YOUR INSTRUCTIONS:
Turn the lines of the material below into a numbered list, skipping blank lines and leaving out the pictures.

RECORDS FOR PROCESSING section start

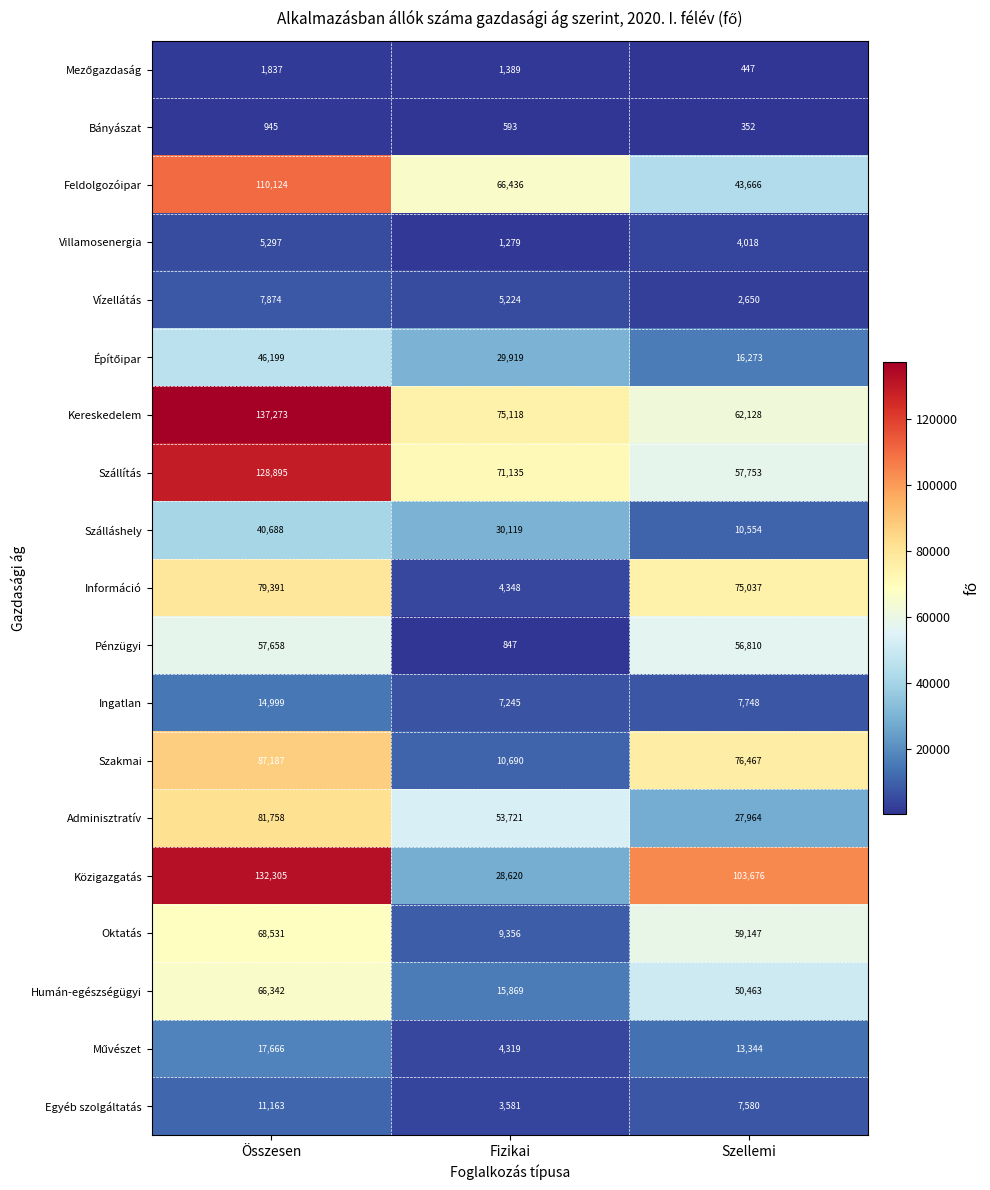

Is it true that Feldolgozóipar equals 173056 at Összesen?

False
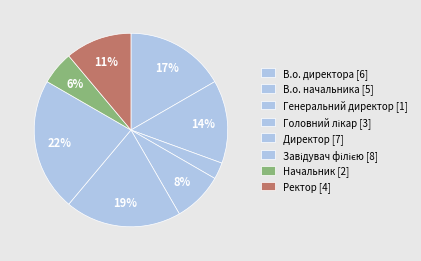

How many segments does this pie chart have?

8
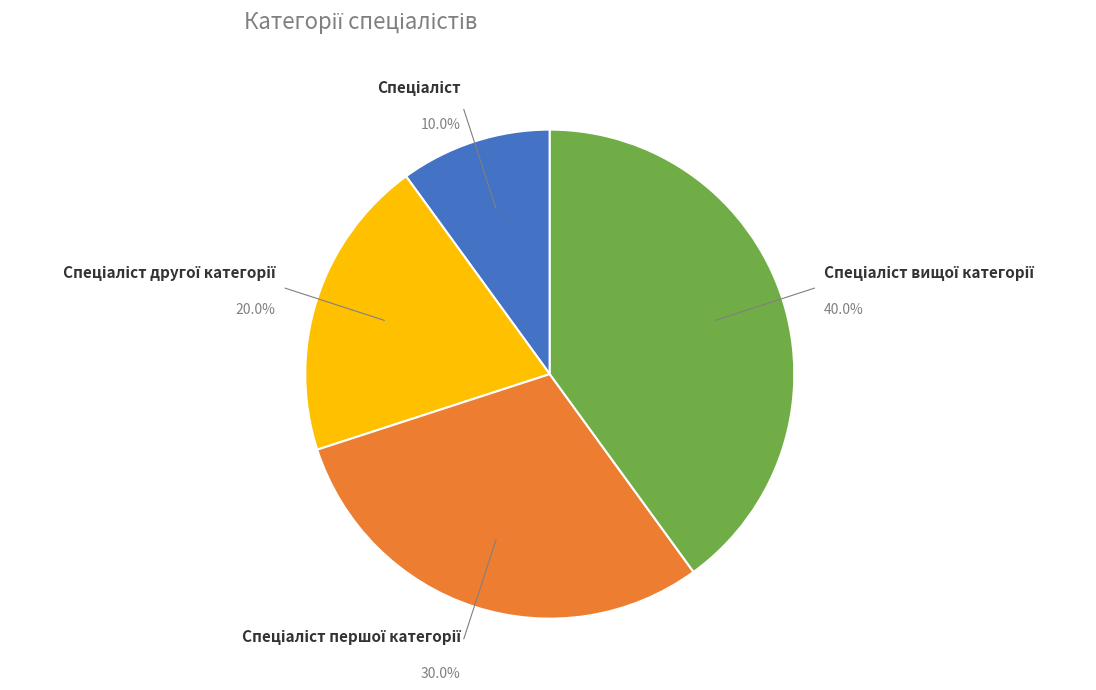

How many segments does this pie chart have?

4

RECORDS FOR PROCESSING section end

WRITTEN RESPONSE:
1. Is it true that Feldolgozóipar equals 173056 at Összesen?
2. False
3. How many segments does this pie chart have?
4. 8
5. How many segments does this pie chart have?
6. 4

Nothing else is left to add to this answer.